** Opening Excerpted records block **

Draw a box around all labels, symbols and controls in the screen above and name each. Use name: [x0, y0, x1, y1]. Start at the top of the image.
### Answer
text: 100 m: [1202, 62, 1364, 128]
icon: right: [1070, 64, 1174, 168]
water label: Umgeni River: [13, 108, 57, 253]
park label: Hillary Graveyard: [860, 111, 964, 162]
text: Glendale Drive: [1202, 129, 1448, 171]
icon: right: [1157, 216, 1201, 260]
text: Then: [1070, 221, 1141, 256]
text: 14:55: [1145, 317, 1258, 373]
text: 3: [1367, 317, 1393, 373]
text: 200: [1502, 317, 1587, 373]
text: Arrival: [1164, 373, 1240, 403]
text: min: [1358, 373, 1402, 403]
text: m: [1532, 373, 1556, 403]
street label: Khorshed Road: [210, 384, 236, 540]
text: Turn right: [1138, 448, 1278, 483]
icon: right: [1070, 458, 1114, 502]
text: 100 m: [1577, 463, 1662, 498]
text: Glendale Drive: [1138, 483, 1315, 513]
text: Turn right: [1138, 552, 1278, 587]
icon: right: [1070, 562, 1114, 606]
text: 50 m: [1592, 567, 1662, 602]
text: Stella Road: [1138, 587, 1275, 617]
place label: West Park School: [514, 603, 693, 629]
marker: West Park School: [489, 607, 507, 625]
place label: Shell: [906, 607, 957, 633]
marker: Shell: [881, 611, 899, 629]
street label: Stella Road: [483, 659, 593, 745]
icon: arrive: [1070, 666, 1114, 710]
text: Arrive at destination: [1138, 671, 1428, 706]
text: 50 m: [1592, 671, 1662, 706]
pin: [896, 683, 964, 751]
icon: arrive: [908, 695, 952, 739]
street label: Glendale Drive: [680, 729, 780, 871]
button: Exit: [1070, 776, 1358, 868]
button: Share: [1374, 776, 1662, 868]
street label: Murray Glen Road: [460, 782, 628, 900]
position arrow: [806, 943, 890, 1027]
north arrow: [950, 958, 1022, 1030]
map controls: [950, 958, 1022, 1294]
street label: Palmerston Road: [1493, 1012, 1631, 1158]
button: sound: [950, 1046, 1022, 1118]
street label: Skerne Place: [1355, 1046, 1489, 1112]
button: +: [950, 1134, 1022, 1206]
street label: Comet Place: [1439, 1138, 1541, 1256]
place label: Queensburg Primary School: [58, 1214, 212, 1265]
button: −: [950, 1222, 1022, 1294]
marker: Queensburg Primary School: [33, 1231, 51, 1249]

** Closing Excerpted records block **

### Activity
Among the lines above, find those with the word "Primary". Copy them.

### Result of the task
place label: Queensburg Primary School: [58, 1214, 212, 1265]
marker: Queensburg Primary School: [33, 1231, 51, 1249]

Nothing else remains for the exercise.